§ **Selected passage**:

Segment Open

In its 2024 breach report to Congress, OCR stated that "there is a continued need for HIPAA-regulated entities to improve compliance" and that "many data breaches could have been prevented through proactive compliance, rather than addressing security issues after exploitation." OCR specifically cited incomplete risk analyses, excessive user privileges enabling lateral movement, and weak authentication, including default passwords and single-factor remote access, as the most consistently identified failures across breach investigations.

 

In the know

The Change Healthcare figure in the 2024 report is still an estimate. According to HHS OCR's Change Healthcare FAQ page, Change Healthcare initially reported just 500 affected individuals to the breach portal in July 2024. The figure grew to approximately 130 million by January 2025 and reached 192.7 million in a filing submitted to OCR in July 2025, more than a year after the attack. That figure now appears in the 2024 congressional report. Still, the number continued expanding for 17 months after the incident, which means the 242 million headline shows a moving target captured at a specific point rather than a settled final count.

Segment Closed

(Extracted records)
Segment Open

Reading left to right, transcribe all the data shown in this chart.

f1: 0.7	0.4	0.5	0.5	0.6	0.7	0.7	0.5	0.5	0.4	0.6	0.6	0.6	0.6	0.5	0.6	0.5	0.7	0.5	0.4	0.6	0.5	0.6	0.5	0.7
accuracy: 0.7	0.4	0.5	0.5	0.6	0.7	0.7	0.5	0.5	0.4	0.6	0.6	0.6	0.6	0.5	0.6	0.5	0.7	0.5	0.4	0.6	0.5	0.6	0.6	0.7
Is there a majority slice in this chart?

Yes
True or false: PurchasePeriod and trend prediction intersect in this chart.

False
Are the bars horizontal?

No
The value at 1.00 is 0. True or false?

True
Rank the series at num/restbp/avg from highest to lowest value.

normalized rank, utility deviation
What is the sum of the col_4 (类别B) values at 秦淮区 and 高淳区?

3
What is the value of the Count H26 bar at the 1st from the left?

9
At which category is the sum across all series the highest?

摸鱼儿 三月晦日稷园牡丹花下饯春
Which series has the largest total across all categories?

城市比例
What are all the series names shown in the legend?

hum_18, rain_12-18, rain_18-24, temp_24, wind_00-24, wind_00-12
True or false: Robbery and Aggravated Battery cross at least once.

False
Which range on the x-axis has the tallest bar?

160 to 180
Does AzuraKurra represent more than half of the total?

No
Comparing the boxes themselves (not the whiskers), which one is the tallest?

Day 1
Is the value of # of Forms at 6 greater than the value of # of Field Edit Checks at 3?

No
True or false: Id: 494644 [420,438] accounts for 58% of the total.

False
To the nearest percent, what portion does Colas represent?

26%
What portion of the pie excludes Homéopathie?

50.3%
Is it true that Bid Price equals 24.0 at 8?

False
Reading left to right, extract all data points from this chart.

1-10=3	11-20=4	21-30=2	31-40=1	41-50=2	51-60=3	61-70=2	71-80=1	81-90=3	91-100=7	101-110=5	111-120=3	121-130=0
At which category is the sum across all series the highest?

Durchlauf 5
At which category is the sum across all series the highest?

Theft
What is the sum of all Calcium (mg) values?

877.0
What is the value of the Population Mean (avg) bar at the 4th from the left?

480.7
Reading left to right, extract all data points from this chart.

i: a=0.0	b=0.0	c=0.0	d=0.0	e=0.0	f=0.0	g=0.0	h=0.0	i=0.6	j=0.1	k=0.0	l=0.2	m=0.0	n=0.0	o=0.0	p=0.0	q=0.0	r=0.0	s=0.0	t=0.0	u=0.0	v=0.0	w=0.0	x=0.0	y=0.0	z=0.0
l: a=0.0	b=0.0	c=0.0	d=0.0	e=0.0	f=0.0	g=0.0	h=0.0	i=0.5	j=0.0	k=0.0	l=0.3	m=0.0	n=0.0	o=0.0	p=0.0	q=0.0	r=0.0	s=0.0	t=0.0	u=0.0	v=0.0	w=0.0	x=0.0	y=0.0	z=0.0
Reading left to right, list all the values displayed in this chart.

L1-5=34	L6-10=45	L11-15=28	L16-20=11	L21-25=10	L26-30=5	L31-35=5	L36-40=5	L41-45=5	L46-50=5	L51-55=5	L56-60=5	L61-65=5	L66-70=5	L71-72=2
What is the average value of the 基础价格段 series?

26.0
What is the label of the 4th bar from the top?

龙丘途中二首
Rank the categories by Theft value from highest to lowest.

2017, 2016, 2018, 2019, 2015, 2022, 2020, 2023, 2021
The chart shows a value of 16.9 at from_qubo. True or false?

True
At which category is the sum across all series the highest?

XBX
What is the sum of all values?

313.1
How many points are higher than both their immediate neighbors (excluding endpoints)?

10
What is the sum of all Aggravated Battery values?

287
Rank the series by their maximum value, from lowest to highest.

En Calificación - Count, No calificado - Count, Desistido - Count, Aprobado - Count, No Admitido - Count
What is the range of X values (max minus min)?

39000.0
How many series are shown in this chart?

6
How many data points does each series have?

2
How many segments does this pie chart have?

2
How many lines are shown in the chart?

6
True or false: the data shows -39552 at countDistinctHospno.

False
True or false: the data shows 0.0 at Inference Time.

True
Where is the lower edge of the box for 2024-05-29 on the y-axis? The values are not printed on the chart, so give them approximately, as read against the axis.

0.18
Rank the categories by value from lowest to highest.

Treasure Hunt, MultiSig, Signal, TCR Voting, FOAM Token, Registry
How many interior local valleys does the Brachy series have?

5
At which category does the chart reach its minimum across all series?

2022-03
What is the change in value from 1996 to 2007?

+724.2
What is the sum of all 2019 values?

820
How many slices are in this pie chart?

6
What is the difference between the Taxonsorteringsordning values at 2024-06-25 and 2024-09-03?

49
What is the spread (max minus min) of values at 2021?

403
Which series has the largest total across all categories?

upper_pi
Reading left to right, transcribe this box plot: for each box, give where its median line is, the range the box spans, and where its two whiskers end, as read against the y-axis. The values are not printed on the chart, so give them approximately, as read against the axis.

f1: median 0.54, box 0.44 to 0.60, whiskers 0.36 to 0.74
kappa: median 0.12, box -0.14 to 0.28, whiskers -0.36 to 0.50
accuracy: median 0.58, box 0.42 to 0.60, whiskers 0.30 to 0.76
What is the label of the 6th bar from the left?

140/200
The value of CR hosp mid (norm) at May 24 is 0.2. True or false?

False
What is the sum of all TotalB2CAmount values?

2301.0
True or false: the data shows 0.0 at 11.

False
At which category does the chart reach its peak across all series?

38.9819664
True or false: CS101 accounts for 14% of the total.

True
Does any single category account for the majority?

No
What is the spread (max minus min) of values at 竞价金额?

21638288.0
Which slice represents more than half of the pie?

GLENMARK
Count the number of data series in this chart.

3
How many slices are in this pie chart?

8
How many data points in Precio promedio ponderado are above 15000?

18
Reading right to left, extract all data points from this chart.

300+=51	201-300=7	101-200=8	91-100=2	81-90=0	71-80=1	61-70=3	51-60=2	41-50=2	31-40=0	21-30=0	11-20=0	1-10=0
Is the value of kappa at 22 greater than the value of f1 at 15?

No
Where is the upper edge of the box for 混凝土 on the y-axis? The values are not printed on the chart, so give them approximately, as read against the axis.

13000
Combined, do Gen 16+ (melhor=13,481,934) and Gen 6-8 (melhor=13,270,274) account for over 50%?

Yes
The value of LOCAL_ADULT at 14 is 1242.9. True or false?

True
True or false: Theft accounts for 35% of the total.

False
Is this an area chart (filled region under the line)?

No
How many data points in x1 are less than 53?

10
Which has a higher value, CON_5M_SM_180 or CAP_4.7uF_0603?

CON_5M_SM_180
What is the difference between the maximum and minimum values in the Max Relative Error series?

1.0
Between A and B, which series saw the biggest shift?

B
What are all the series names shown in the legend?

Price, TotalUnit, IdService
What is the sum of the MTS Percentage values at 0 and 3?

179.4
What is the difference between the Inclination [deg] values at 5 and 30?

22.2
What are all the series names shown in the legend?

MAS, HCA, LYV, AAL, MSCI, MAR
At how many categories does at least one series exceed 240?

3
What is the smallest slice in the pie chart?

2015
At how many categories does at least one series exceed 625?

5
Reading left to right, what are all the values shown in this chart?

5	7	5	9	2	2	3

Segment Closed

Continue the passage on OCR's 2024 breach report to Congress, picking up after its final sentence. These entries were drawn from a separate source and are not part of the passage on OCR's 2024 breach report.

The big picture

OCR's enforcement pattern across 2024 confirms what the agency has documented for years without variation: organizations that experience large breaches routinely lack a completed risk analysis, allow excessive internal access privileges, and rely on single-factor authentication for remote access. Thirteen of the 22 financial penalties imposed in 2024 stemmed from breach investigations, and each cited a failure in risk analysis. According to Paubox's "What Healthcare Gets Wrong About HIPAA and Email Security" report, healthcare organizations consistently overestimate their compliance posture, with many treating a one-time audit as a permanent status rather than a baseline that requires ongoing review. The OCR's repeated findings confirm that assessment.

 

FAQs

Why do the OCR reports to Congress cover 2024 data in 2026?

OCR submits reports based on the calendar year in which breaches occurred, not when they were reported. Compiling enforcement data, finalizing investigation outcomes, and preparing the statutory analysis for Congress takes roughly two years, which is why 2024 breach data appears in a 2026 submission.

 

How does a 9% drop in large breach volume coexist with a record number of affected individuals?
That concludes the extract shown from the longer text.